EXERCISE INSTRUCTIONS
Print nothing except the lines of the listing below from the line with "line: (866, 265)" to the line with "line: (674, 879)", each exactly as written, both ends included.

RECORDS TO PROCESS
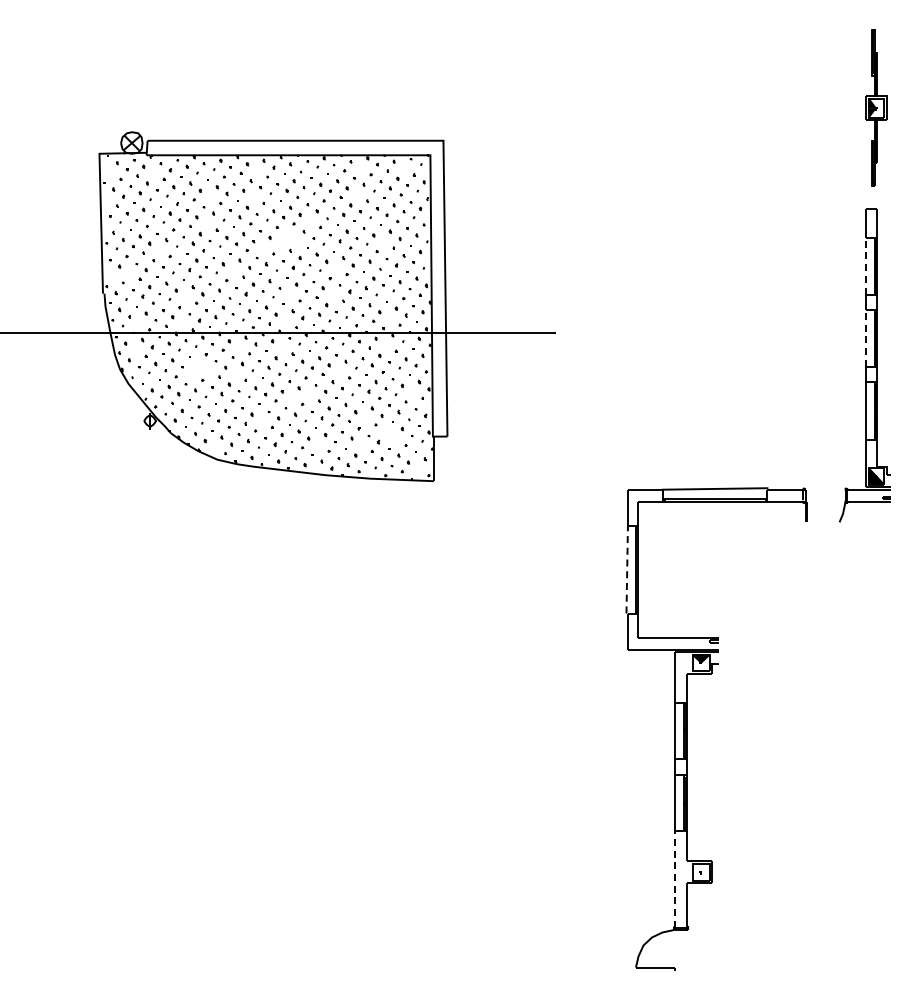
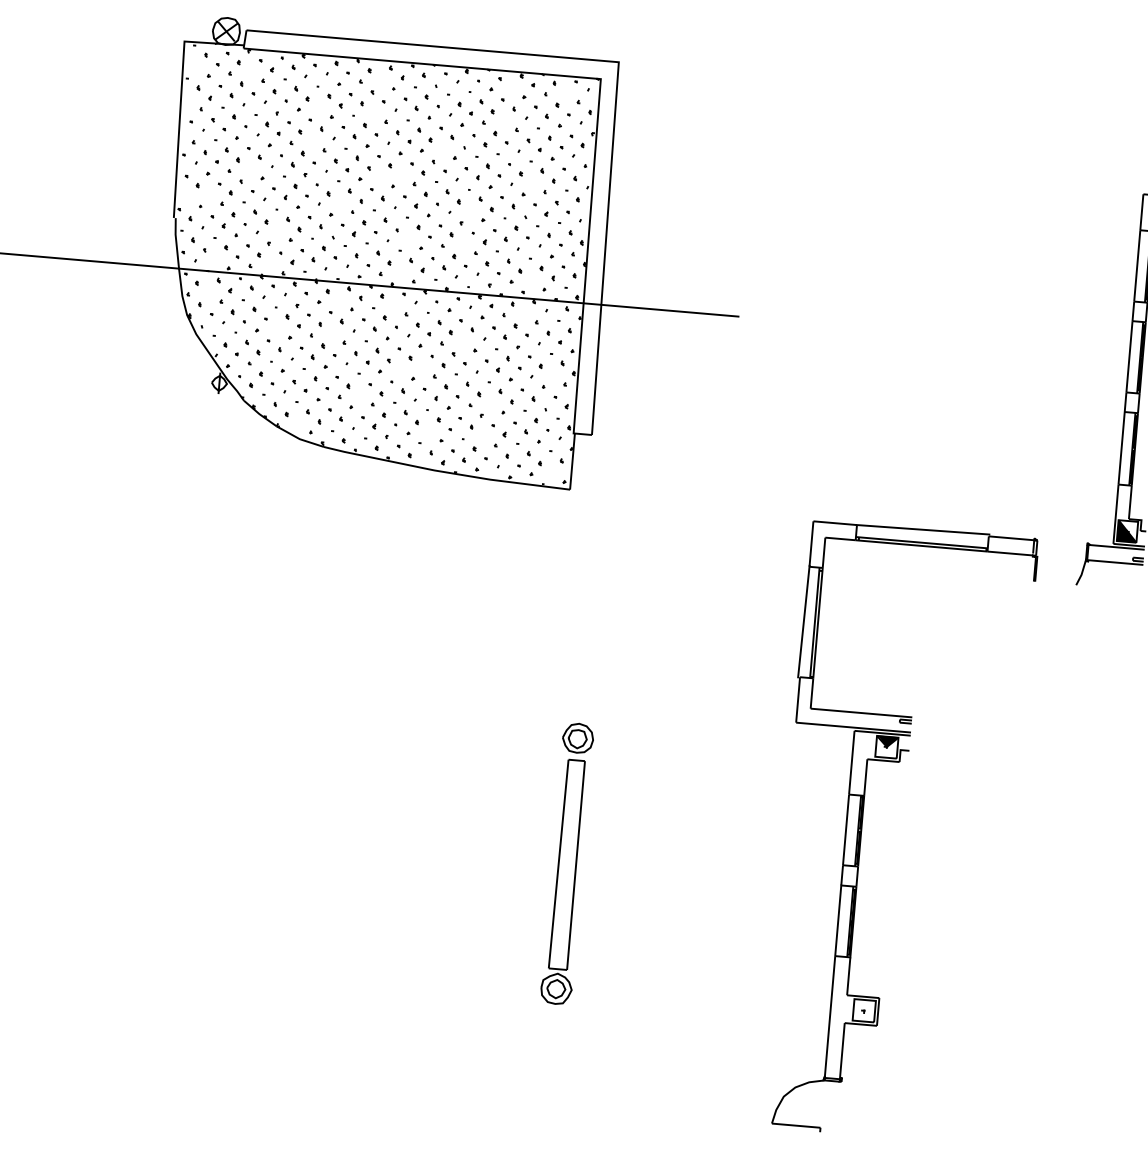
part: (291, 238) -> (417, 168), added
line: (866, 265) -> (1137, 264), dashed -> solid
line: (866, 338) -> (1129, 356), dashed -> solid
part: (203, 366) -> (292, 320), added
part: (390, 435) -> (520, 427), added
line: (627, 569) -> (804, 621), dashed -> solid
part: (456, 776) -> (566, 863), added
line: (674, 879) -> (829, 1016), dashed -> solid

...

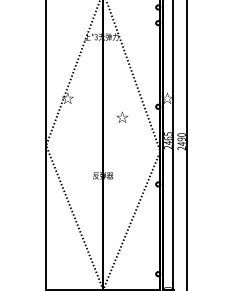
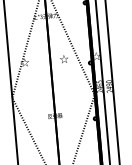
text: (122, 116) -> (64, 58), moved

EXERCISE ANSWER
line: (866, 265) -> (1137, 264), dashed -> solid
line: (866, 338) -> (1129, 356), dashed -> solid
part: (203, 366) -> (292, 320), added
part: (390, 435) -> (520, 427), added
line: (627, 569) -> (804, 621), dashed -> solid
part: (456, 776) -> (566, 863), added
line: (674, 879) -> (829, 1016), dashed -> solid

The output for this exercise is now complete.